Summary
In Heard v. State, 257 Ga. 1 (354 S.E.2d 115) (1987), an emergency tracheotomy was performed in an attempt to save the victim's life.
Summary of this case from Newland v. StateOpinion
43930.
DECIDED APRIL 8, 1987.
Murder. Elbert Superior Court. Before Judge Grant.
Floyd W. Keeble, Jr., Daniel J. Parker, for appellant.
Lindsay A. Tise, District Attorney, Michael J. Bowers, Attorney General, Dennis R. Dunn, Assistant Attorney General, for appellee.
An Elbert County jury found the appellant, Bennie Heard, guilty of the murder of Raymond Winn. He raises two issues on appeal. We affirm.
The crime was committed on December 20, 1985. The Elbert County jury returned its verdict of guilty on February 5, 1986. A motion for new trial was filed on February 21, 1986 and the transcript of evidence filed on May 22, 1986. A motion for new trial was overruled on July 15, 1986. Notice of appeal was filed August 7, 1986 and the record was docketed in this Court on October 3, 1986. The case was submitted on November 14, 1986.
During a card game at the Sugar Shack in Elbert County, the victim's brother, Neal, accused Heard of cheating. Heard, aware of Neal's propensity to carry and use a gun, returned some of his winnings for the day to the Winn brothers. Heard denied that he had cheated and left the Sugar Shack.
Neal Winn had pleaded guilty to voluntary manslaughter in one case, and had also been found guilty of aggravated assault with a deadly weapon prior to the incident leading to this case.
Heard went to a pawnshop where he attempted to purchase a pistol. He was refused because he did not have a driver's license. Hodges Heard, who had joined Bennie Heard at the pawn shop, did purchase a pistol twenty to thirty minutes after Bennie Heard's inquiry. Around thirty minutes after Hodges Heard had bought the pistol, Bennie Heard reappeared at the pawn shop and purchased a box of bullets for the exact type of pistol that Hodges had bought.
Late that evening, Bennie Heard returned to the Sugar Shack and rejoined the card game in which the Winn brothers were involved. After a few hands, Heard pulled out a pistol. All of the players ran, except for Raymond Winn, who was acknowledged to be a friend of Bennie's. Some witnesses testified that Heard shot Raymond as he moved towards Heard. Other witnesses testified that Heard's pistol fired after Raymond hit Heard's arm. Raymond died from the effects of a single gunshot wound.

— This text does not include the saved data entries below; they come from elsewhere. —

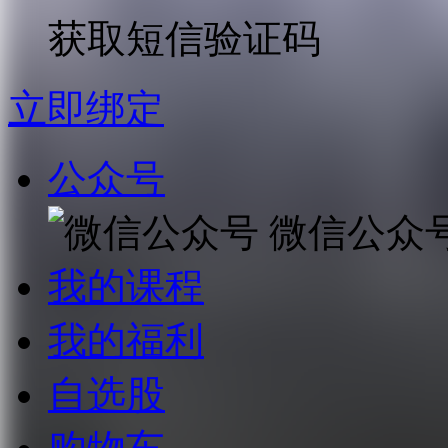
获取短信验证码
立即绑定
公众号
微信公众
我的课程
我的福利
自选股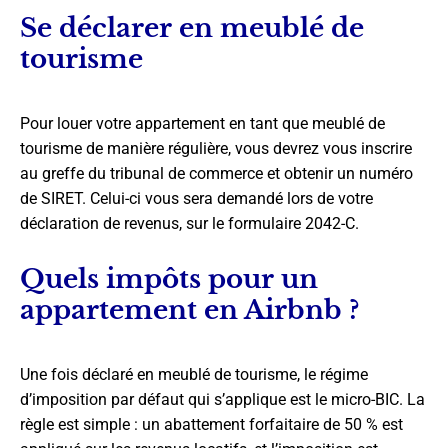
Se déclarer en meublé de
tourisme
Pour louer votre appartement en tant que meublé de
tourisme de manière régulière, vous devrez vous inscrire
au greffe du tribunal de commerce et obtenir un numéro
de SIRET. Celui-ci vous sera demandé lors de votre
déclaration de revenus, sur le formulaire 2042-C.
Quels impôts pour un
appartement en Airbnb ?
Une fois déclaré en meublé de tourisme, le régime
d’imposition par défaut qui s’applique est le micro-BIC. La
règle est simple : un abattement forfaitaire de 50 % est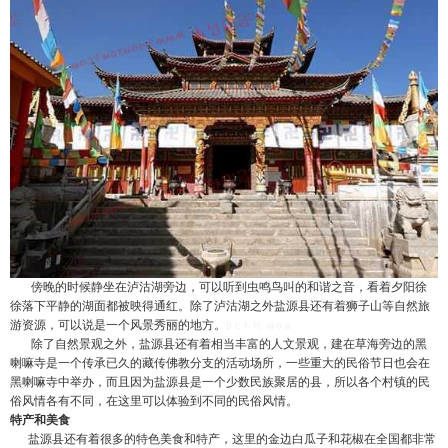
傍晚的时候静坐在泸沽湖旁边，可以听到虫鸣鸟叫的和谐之音，看着夕阳徐
徐落下平静的湖面都被映得通红。除了泸沽湖之外盐源县还有着狮子山等自然旅
游资源，可以说是一个风景秀丽的地方。
9 t: f- H, @6 a
除了自然景观之外，盐源县还有着相当丰富的人文景观，建在草海旁边的黑
喇嘛寺是一个传承已久的藏传佛教分支的活动场所，一些重大的民俗节日也会在
黑喇嘛寺中举办，而且因为盐源县是一个少数民族聚居的县，所以各个村镇的民
俗风情各有不同，在这里可以体验到不同的民俗风情。
特产和美食
盐源县还有着很多的特色美食和特产，这里的金边白瓜子和花椒在全国都非常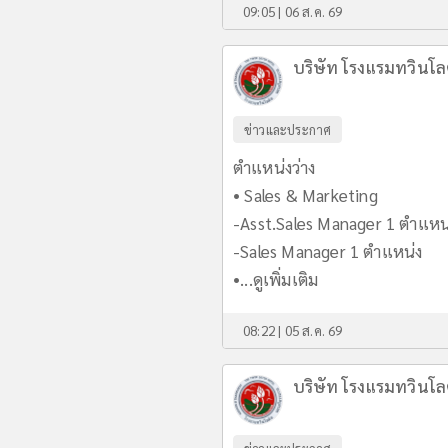
09:05 | 06 ส.ค. 69
บริษัท โรงแรมทวินโล
ข่าวและประกาศ
ตำแหน่งว่าง
• Sales & Marketing
-Asst.Sales Manager 1 ตำแหน
-Sales Manager 1 ตำแหน่ง
•...
ดูเพิ่มเติม
08:22 | 05 ส.ค. 69
บริษัท โรงแรมทวินโล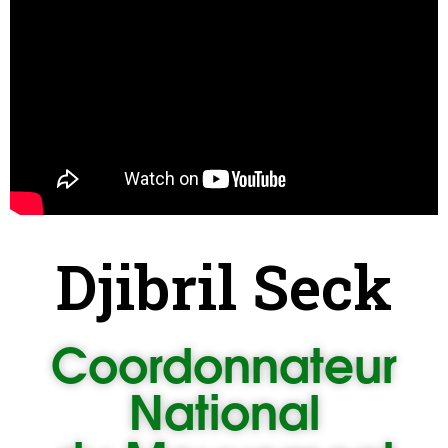
Djibril Seck
Coordonnateur
National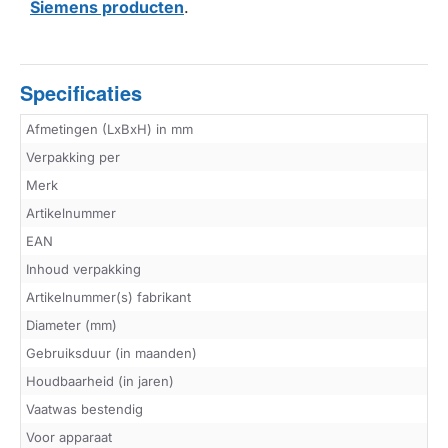
Siemens producten
.
Specificaties
Afmetingen (LxBxH) in mm
Verpakking per
Merk
Artikelnummer
EAN
Inhoud verpakking
Artikelnummer(s) fabrikant
Diameter (mm)
Gebruiksduur (in maanden)
Houdbaarheid (in jaren)
Vaatwas bestendig
Voor apparaat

1. We find the evidence adduced at trial sufficient to support the jury verdict under the standard established in Jackson v. Virginia, 443 U.S. 307 ( 99 S.C. 2781, 61 L.Ed.2d 560) (1979).
2. Heard claims that the trial court should not have admitted into evidence two photographs of the victim revealing a tracheotomy incision made into the victim's neck.
The tracheotomy was apparently performed by medical authorities in an attempt to save the victim's life. The state introduced the photographs into evidence to show splatter and burn marks on the victim's ear. The photographs could have easily been cropped to exclude the view of the hole in the victim's throat without interfering at all with the view of the bullet wound and the damage caused by the bullet.
In Brown v. State, 250 Ga. 862, 867 ( 302 S.E.2d 347) (1983), we held: "A photograph which depicts the victim after autopsy incisions are made or after the state of the body is changed by authorities or the pathologist will not be admissible unless necessary to show some material fact which becomes apparent only because of the autopsy. A photograph which shows mutilation of a victim resulting from the crime against him may, however gruesome, have relevance to the trial of his alleged assailant. The necessary further mutilation of a body at autopsy has no such relevance and may cause confusion, if not prejudice, in the minds of the jurors."
a) The inclusion of the tracheotomy incision in the photographs submitted for admission certainly was gratuitous. While the incision itself was a result of the assailant's actions; like an autopsy, the incision was more in the nature of a necessary action taken by a party other than the assailant, and was not directly caused by the assailant. Where, as here, the visible results of actions taken by medical authorities in attempting to render aid to the victim of a crime may easily be cropped out of a photograph showing the assailant's handiwork, the medical authorities will be considered "authorities" for the purpose of the rule established in Brown, and the admission of a photograph revealing the additional damage to the victim's body constitutes a violation of Brown.
b) Here, however, due to the overwhelming nature of the evidence supporting the jury verdict, we find the admission of the two photographs to be harmless error.
Judgment affirmed. All the Justices concur, except Clarke, P. J., and Weltner, J., who dissent as to Division 2 and the judgment.